Citi analysts responded positively to the news, maintaining a “Buy” rating on Alibaba (NYSE:BABA) with a price target of HK$165. They noted the integration could lead to greater capital investment and resource allocation for Alibaba’s food and travel verticals, potentially accelerating its expansion beyond traditional e-commerce.
The restructuring aligns with a broader push among China’s internet giants to capture a larger share of the consumer services market. Rival JD.com (HK:9618) recently launched a travel platform, entering a space already dominated by firms like Trip.com Group Ltd (HK:9961) and Meituan (HK:3690).

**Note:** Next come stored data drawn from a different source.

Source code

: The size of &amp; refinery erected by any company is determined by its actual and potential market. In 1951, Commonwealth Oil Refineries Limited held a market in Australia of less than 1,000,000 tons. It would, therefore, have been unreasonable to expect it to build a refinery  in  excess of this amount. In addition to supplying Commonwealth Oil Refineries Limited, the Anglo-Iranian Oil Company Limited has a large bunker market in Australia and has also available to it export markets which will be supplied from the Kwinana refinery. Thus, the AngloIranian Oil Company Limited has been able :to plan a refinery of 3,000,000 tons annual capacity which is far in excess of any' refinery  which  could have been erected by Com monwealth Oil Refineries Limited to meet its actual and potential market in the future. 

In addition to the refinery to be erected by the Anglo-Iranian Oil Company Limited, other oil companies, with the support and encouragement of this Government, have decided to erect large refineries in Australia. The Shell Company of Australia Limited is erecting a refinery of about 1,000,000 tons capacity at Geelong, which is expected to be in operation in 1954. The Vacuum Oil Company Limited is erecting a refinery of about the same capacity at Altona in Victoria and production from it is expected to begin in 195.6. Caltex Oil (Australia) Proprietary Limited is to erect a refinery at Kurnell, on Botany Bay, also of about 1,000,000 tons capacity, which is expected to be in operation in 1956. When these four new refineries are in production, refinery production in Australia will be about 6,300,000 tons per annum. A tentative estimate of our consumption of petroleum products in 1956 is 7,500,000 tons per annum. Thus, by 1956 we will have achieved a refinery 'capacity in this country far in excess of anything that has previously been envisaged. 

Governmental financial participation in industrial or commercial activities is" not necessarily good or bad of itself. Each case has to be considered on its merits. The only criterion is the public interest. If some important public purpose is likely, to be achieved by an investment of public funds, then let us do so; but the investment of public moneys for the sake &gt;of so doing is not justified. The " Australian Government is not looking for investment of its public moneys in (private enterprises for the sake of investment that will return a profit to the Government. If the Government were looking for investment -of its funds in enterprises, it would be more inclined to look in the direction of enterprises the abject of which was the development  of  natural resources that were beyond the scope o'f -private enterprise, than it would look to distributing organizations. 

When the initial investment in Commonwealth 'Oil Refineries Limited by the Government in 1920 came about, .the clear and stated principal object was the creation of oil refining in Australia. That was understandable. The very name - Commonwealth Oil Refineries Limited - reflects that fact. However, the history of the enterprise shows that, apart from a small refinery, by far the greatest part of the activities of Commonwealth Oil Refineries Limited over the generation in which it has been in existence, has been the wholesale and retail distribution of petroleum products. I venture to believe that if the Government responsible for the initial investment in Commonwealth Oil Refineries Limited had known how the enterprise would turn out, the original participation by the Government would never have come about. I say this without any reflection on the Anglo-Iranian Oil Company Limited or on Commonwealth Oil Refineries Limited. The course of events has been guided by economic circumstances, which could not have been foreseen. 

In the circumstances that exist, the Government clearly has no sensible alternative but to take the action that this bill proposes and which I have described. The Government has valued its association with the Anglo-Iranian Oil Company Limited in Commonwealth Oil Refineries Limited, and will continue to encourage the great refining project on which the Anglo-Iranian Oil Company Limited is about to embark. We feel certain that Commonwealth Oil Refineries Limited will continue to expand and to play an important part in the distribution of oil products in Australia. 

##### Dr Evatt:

The timing of Alibaba’s strategy also benefits from improving retail sentiment in China. Citi highlighted that recent government stimulus measures and consumption incentives have supported a rebound in consumer spending. Alibaba’s strong performance during the recent 6.18 shopping festival reflected this trend, further validating its platform consolidation strategy.
Investors appear to welcome the shift, with the Hang Seng Index gaining nearly 2% alongside Alibaba’s rally. As the tech giant streamlines operations and deepens its presence across consumer segments, analysts believe it is well-positioned to drive long-term growth in an increasingly competitive landscape.